Sonographic image of a posterior retinal detachment. (Reprinted with permission from ultrasoundvillage.com/imagelibrary/cases/.)

Sonographic image following ocular trauma showing a lens dislocation and associated vitreous hemorrhage; the outline of the displaced lens is clearly seen and the hemorrhage is very distinct by its echogenicity from normal anechoic vitreous. (Reprinted with permission from Imran S, Amin S, Daula MIH. Imaging in ocular trauma optimizing the use of ultrasound and computerised tomography. Pak J Ophthalmol 2011;27(3):146-151.)
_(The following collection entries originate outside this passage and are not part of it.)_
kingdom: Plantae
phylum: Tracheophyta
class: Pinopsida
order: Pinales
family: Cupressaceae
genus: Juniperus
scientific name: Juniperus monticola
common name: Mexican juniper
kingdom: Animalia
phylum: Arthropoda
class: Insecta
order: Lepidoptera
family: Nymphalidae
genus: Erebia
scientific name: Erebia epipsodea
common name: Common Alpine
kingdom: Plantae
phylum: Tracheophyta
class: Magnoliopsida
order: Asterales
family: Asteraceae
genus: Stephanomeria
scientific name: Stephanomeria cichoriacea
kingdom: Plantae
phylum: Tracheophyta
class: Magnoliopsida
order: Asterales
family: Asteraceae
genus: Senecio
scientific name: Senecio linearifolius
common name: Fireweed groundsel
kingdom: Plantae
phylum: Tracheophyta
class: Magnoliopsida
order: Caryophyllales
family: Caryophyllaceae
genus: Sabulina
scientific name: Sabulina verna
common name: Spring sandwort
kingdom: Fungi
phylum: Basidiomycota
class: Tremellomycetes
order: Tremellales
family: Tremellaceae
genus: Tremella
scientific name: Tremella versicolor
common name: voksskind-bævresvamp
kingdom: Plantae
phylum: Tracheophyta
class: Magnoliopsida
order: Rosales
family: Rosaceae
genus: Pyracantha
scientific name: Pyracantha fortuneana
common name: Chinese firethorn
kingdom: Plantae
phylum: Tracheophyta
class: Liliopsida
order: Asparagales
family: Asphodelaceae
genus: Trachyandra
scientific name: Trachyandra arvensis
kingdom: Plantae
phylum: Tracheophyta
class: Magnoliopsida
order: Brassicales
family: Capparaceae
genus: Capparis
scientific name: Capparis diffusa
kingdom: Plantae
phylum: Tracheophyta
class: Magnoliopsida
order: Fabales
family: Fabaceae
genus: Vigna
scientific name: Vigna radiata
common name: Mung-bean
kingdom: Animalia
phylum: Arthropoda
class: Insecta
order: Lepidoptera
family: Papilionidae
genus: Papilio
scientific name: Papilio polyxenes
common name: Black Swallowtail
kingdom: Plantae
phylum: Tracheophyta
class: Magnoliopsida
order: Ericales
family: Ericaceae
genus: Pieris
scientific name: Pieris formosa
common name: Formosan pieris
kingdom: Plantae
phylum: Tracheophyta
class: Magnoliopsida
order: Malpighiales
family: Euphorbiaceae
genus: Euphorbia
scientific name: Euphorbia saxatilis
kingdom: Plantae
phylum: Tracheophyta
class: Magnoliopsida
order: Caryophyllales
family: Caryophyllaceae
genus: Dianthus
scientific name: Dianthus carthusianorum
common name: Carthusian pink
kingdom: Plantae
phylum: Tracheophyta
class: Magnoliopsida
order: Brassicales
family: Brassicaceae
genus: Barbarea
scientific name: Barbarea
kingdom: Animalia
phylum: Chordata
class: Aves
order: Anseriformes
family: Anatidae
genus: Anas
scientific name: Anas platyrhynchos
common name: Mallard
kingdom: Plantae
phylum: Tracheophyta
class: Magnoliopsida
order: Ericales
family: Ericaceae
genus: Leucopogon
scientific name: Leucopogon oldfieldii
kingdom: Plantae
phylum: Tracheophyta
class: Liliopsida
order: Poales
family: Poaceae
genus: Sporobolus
An emerging area of application of ocular sonography is the diagnosis of a variety of ophthalmic tumors.23–26 Figure 10 shows a large, solid mass within the vitreous that in this case represented an ocular choroidal melanoma. This relatively rare type of cancer is found in the uvea of the eye, which includes the iris, the muscle in the eye (ciliary body), and the layer of tissue in the back of the eye (choroid). A wide variety of other applications of ocular sonography, both as a clinical tool and a research tool, have been reported in the literature as well, including evaluation of patients with glaucoma, identification of ocular foreign bodies, diagnosis of a variety of acute and chronic problems, and even many veterinary applications.27–30

Sonographic image of an ocular choroidal melanoma in the vitreous (posterior) chamber. (Posted to http://www.youtube.com/watch?v=IApnk3wUxxs by ultrasoundpaedia.com.)
Conclusion
Sonography offers a number of advantages over other imaging techniques for the rapid diagnosis of many ophthalmic abnormalities, both in the office setting and in the emergency department. Ocular sonography also offers a rapid, noninvasive means of estimating intracranial pressure in patients with known or suspected head trauma. As even higher probe frequencies become available for routine clinical use, the application of ocular sonography can only continue to become more widespread. Its principal limitation at this time appears to be a lack of familiarity with the technique on the part of physicians and sonographers.
Footnotes
Declaration of Conflicting Interests
The author declared no potential conflicts of interest with respect to the research, authorship, and/or publication of this article.
Funding
The author received no financial support for the research, authorship, and/or publication of this article.